» WHAT THE TASK ASKS
Print the lines of the listing from the one containing "Jennifer Wendland schaffte es auch in dieser" through the end of the listing, both ends included, and leave the pictures out.

» SOURCE INFORMATION
++++++

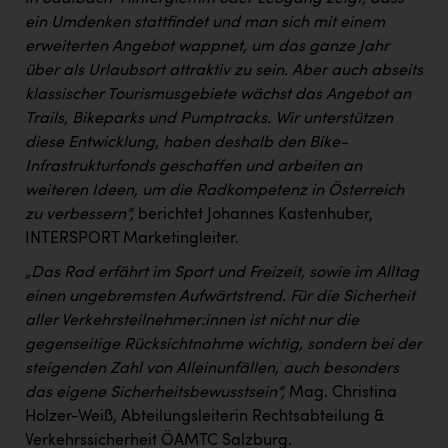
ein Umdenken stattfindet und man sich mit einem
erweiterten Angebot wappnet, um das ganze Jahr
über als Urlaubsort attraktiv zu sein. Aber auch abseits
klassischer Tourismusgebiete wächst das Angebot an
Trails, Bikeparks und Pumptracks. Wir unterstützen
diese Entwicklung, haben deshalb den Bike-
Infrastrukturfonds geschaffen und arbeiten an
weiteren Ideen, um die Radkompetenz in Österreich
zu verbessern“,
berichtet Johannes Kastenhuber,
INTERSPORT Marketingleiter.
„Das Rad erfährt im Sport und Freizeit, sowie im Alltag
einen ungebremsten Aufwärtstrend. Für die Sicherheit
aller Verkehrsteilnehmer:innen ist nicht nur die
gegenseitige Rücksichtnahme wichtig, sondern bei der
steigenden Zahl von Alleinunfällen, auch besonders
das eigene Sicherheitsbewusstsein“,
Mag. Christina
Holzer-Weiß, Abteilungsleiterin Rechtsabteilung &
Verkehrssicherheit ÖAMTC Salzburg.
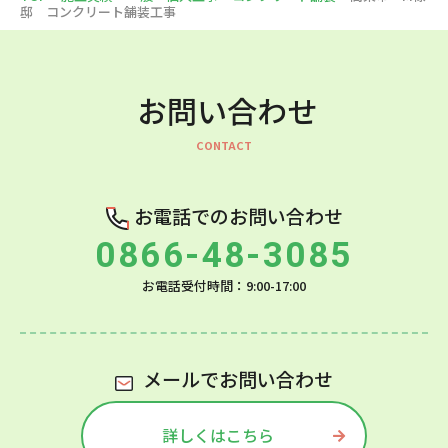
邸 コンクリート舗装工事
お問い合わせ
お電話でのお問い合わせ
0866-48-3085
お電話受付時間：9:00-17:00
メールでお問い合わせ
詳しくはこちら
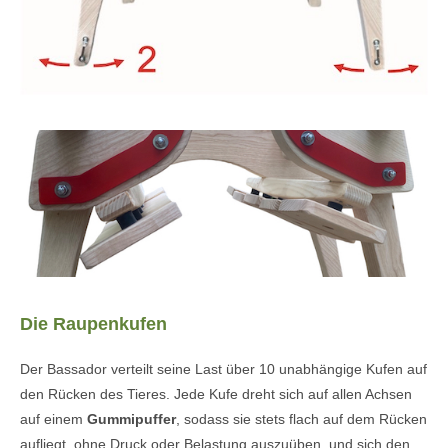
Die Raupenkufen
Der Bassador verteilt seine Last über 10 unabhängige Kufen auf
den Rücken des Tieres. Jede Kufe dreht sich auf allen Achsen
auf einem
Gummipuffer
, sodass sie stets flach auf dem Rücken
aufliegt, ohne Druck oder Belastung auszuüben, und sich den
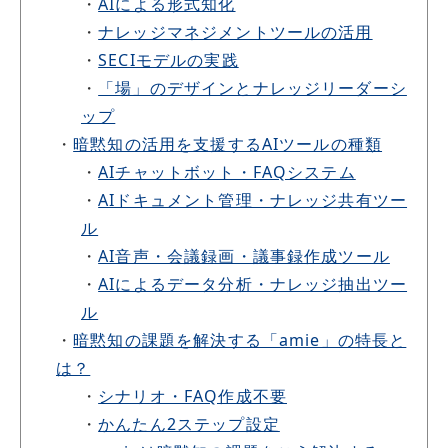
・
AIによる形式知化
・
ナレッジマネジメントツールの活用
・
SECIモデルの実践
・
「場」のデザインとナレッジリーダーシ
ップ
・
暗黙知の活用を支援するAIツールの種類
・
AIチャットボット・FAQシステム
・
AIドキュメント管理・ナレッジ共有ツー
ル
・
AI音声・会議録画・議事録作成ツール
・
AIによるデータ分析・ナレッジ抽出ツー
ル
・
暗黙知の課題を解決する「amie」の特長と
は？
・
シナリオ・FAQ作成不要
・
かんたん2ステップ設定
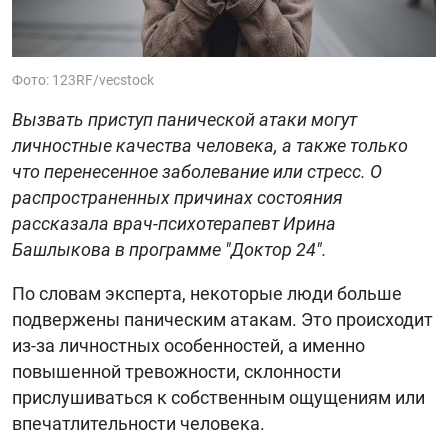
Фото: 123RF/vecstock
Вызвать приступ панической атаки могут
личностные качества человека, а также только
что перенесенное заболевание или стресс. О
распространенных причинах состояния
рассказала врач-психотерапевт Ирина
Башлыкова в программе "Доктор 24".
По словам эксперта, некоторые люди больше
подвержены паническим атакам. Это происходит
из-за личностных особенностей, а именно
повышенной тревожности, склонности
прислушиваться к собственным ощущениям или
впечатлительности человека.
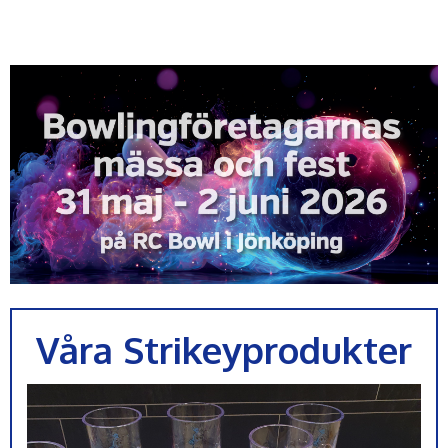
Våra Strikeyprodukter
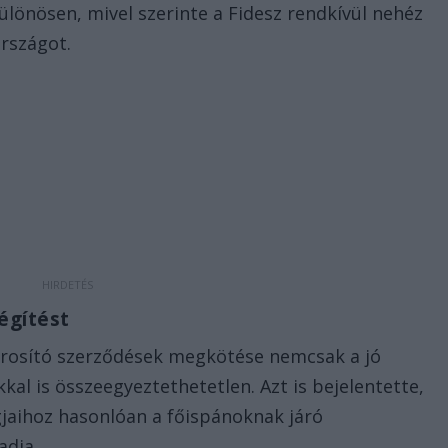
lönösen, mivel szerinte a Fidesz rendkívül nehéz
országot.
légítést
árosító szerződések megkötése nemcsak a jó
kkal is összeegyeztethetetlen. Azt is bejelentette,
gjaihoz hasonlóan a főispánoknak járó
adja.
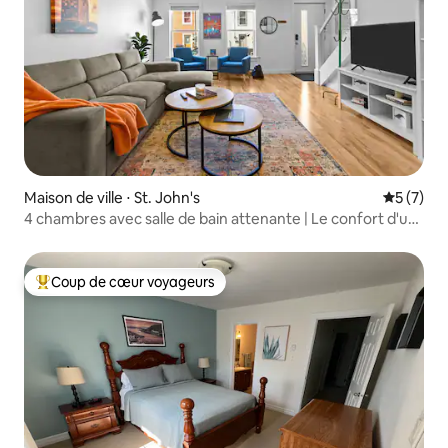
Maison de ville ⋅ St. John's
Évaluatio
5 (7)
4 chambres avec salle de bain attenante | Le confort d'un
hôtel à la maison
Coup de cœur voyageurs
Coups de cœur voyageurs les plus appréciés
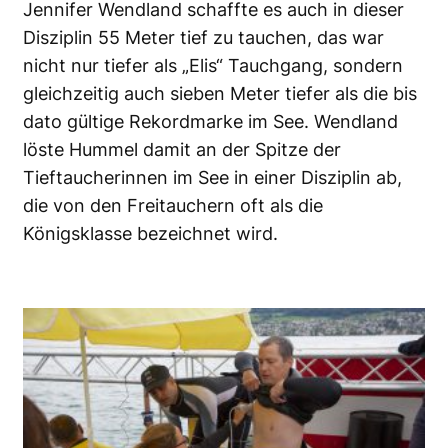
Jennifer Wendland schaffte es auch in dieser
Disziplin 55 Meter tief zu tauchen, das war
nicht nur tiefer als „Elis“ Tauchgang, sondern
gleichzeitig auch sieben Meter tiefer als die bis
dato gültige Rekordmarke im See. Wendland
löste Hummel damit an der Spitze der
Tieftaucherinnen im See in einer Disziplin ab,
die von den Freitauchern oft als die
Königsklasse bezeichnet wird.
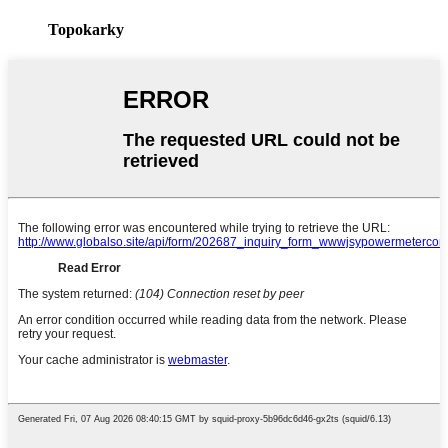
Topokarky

++++++

» WRITTEN RESPONSE
Jennifer Wendland schaffte es auch in dieser
Disziplin 55 Meter tief zu tauchen, das war
nicht nur tiefer als „Elis“ Tauchgang, sondern
gleichzeitig auch sieben Meter tiefer als die bis
dato gültige Rekordmarke im See. Wendland
löste Hummel damit an der Spitze der
Tieftaucherinnen im See in einer Disziplin ab,
die von den Freitauchern oft als die
Königsklasse bezeichnet wird.
Topokarky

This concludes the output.